Teriakan peringatanku baru sampai mulut ketika Fabrizio oleng ke tanah, dan ia melempar Niki yang langsung terguling-guling lebih mendekat ke arah kami. Di bawahnya, tanah berubah jadi pasir pengisap dan semak-semak duri mulai muncul, menyayat-nyayat kulitnya sebelum tertanam ke dalam pasir isap itu. Deliah yang melakukannya. Dia sepertinya sudah tahu kalau Fabrizio tidak bisa benar-benar dilukai dengan sihir. Mungkin dia sudah mencobanya.

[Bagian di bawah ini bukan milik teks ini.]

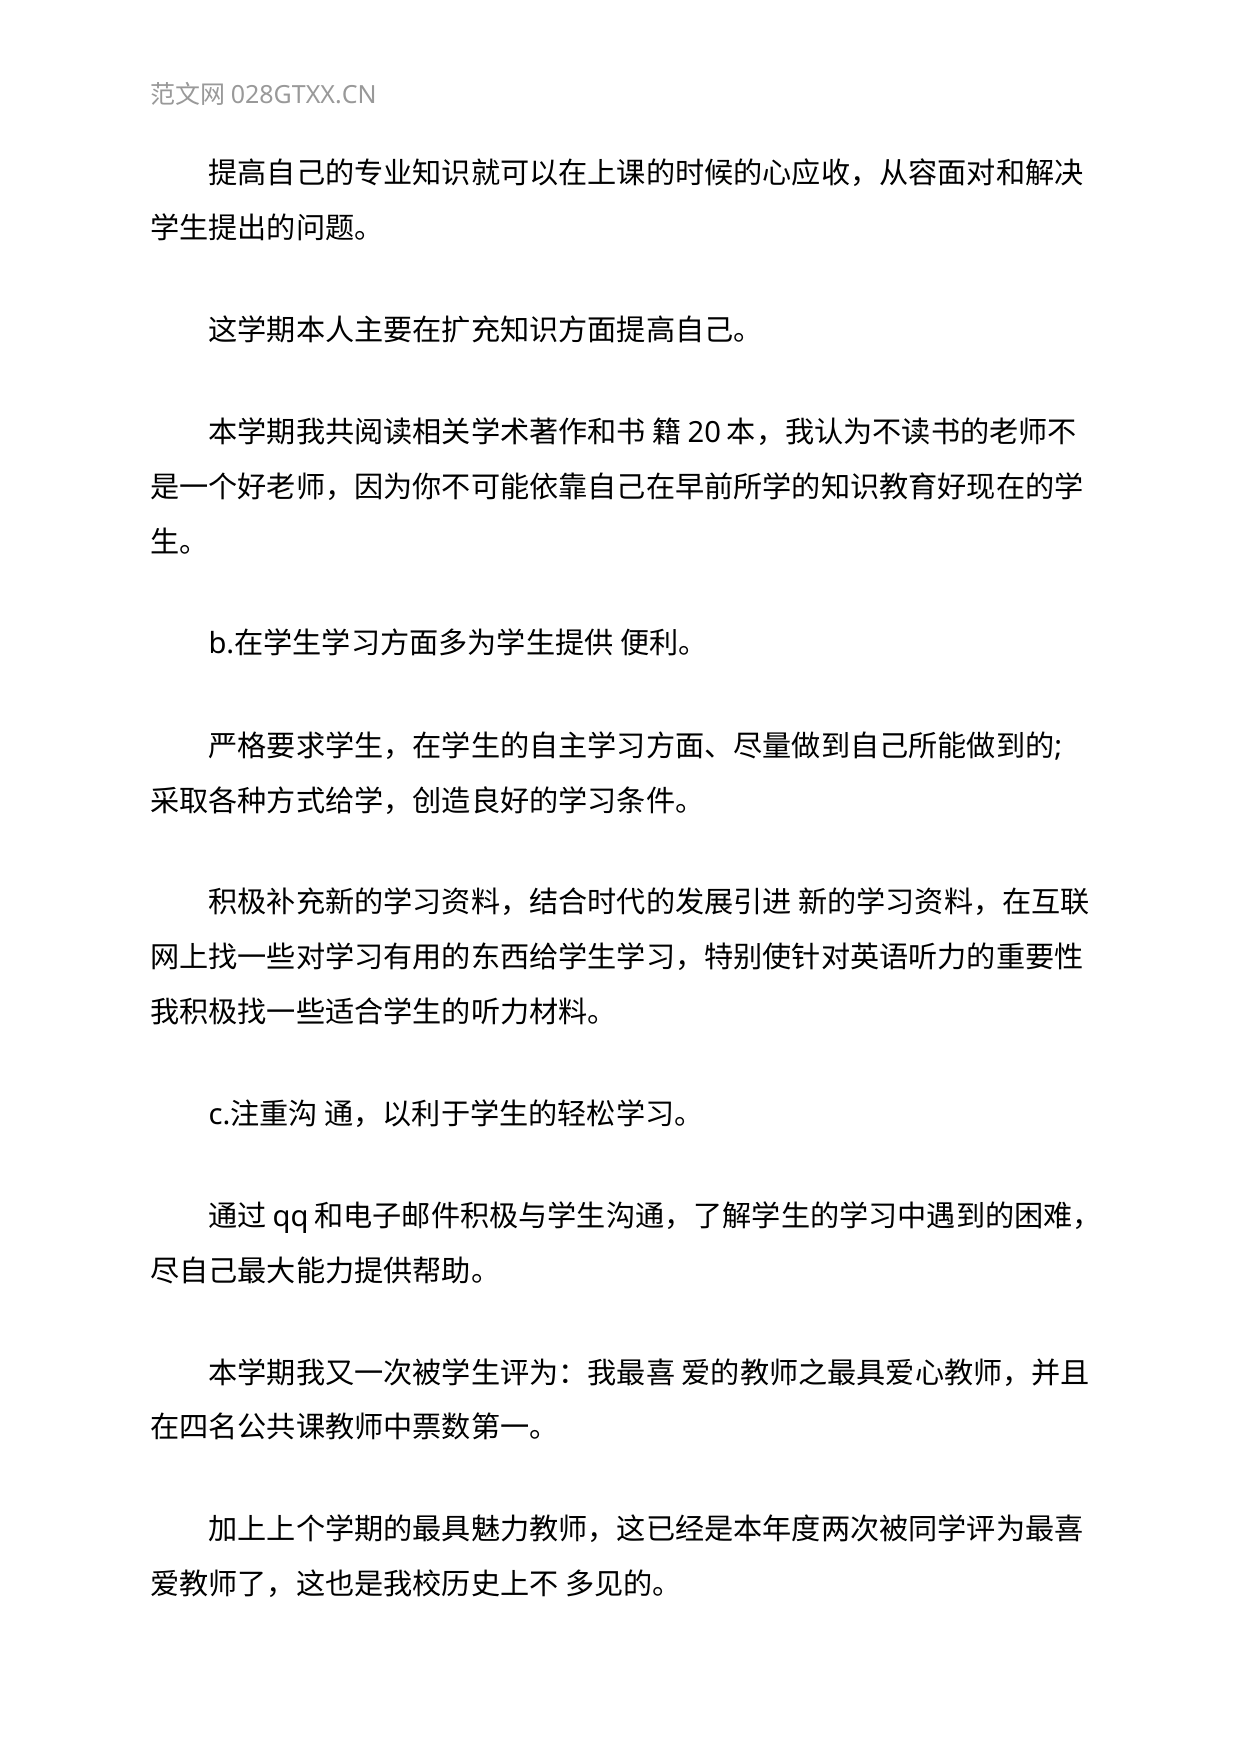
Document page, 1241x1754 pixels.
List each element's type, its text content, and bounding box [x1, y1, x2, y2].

Sebuah tubuh jatuh dari atas pohon, menghantam tanah dengan suara yang memilukan di belakang Deliah. Ia berusaha menerjang Deliah, tapi keadaannya kelihatan tidak bagus. Sangat tidak bagus. Kalau kupikir Deliah sudah menjijikkan, Tivania kelihatan sangat parah. Mungkin beginilah zombie sebenarnya terlihat. Benjolan-benjolan sebesar kelereng muncul di seluruh kulit Tivania. Segumpal benda yang terlihat seperti daging melilit lehernya dan kelihatannya berusaha menyebar. Kulit-kulit kakinya yang hijau sudah mulai berubah menjadi berwarna kehitaman. Entah kenapa, aku berpikir bahwa Tivania mungkin saja kehilangan kedua kakinya yang menghitam itu.

Tivania sepertinya berusaha menolong, tapi ia sendiri kelihatan sedang berusaha untuk tidak mati. Ketika Tivania mengucapkan mantra-mantra, seorang kakek tua yang gagah muncul dari semak-semak di belakangnya, memukul kepala Tivania keras-keras sehingga ia langsung pingsan. Itu Pak tua Locke. Ayah Ben.

Ya ampun si keriput itu. Tentu saja dia terlibat!

Sementara perhatianku teralih pada Tivania, Fabrizio sudah tenggelam di pasir sampai sekitar pinggang. Kemarahan mulai mengisi diriku lagi. Aku sudah muak. Aku masih bisa tahan mendengar jeritan orang-orang desa, Léo, dan Tivania yang sekarat. Tapi melihat Fabrizio dilukai... Deliah benar-benar cari mati.